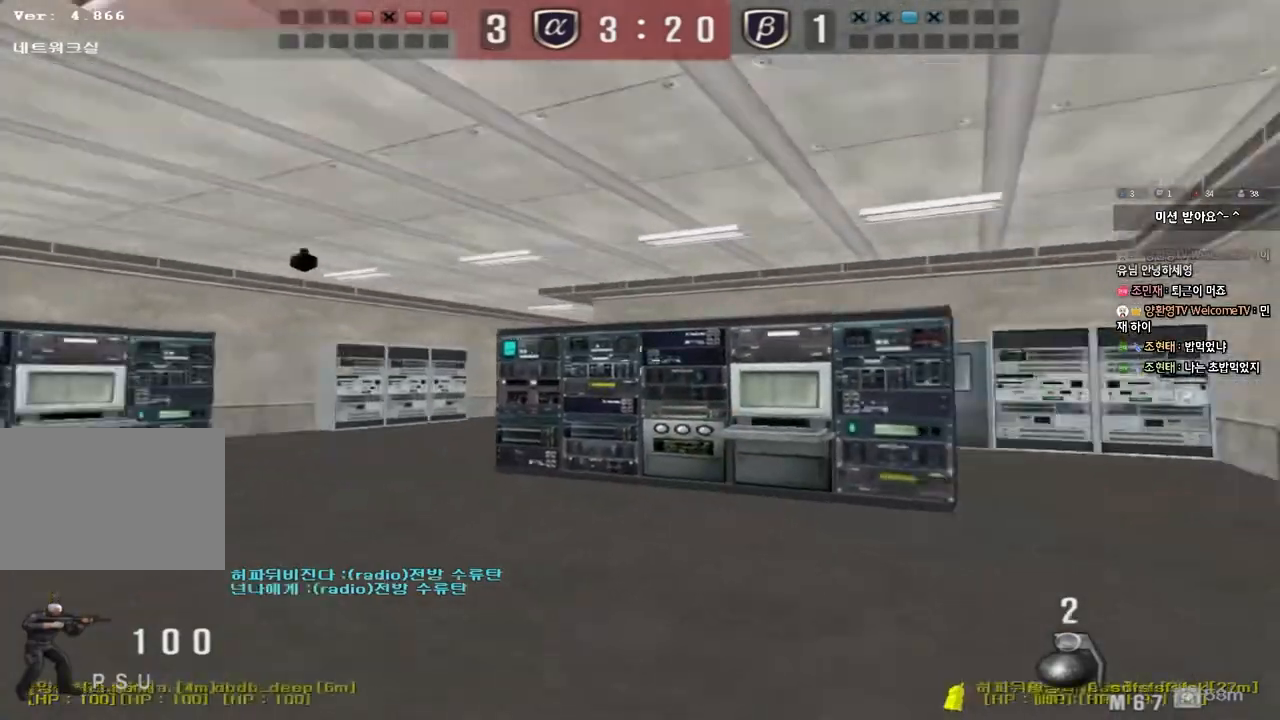
{"keys": ["a", "w"], "events": []}
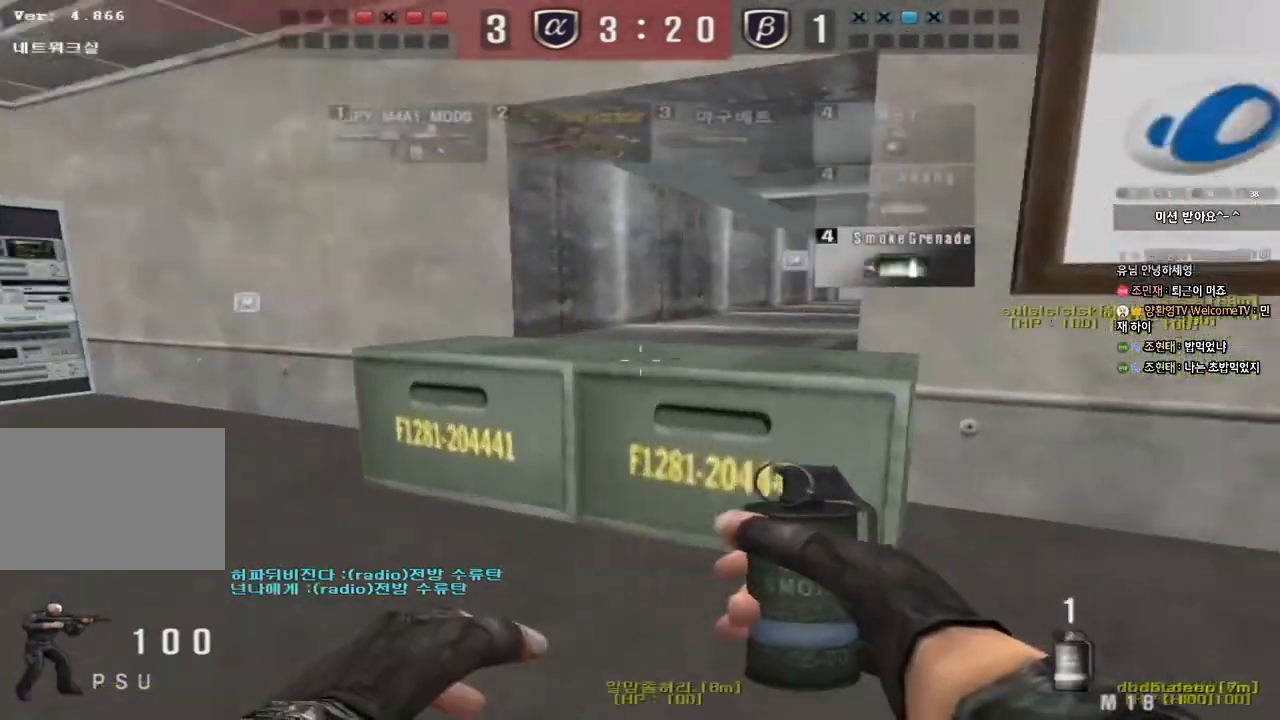
{"keys": ["d", "w"], "events": [[283, "a", "up"], [333, "d", "down"]]}
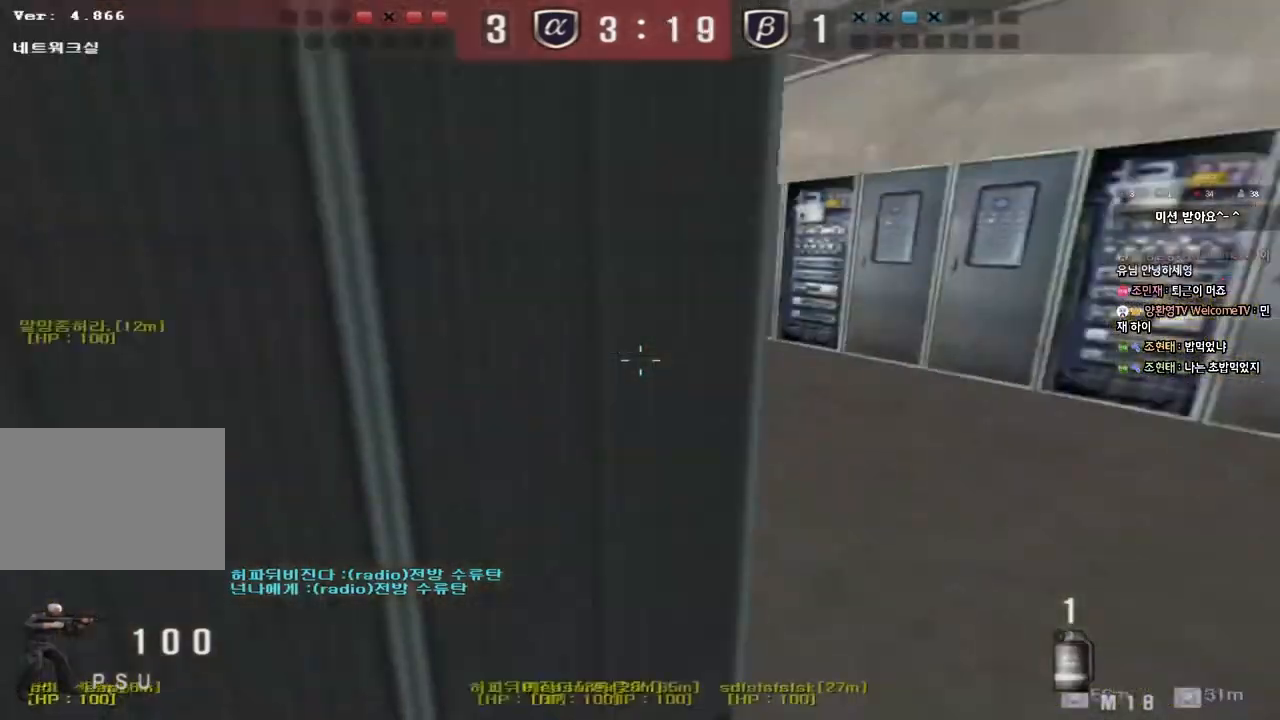
{"keys": ["a", "ctrl", "w"], "events": [[133, "ctrl", "down"], [150, "d", "up"], [150, "w", "up"], [183, "space", "down"], [267, "ctrl", "up"], [283, "space", "up"], [333, "a", "down"], [333, "w", "down"], [417, "ctrl", "down"]]}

== == ==

Please write out every line of the listing above exactly, and leave the images behind.

### SOLUTION TO THIS TASK
{"keys": ["a", "w"], "events": []}
{"keys": ["d", "w"], "events": [[283, "a", "up"], [333, "d", "down"]]}
{"keys": ["a", "ctrl", "w"], "events": [[133, "ctrl", "down"], [150, "d", "up"], [150, "w", "up"], [183, "space", "down"], [267, "ctrl", "up"], [283, "space", "up"], [333, "a", "down"], [333, "w", "down"], [417, "ctrl", "down"]]}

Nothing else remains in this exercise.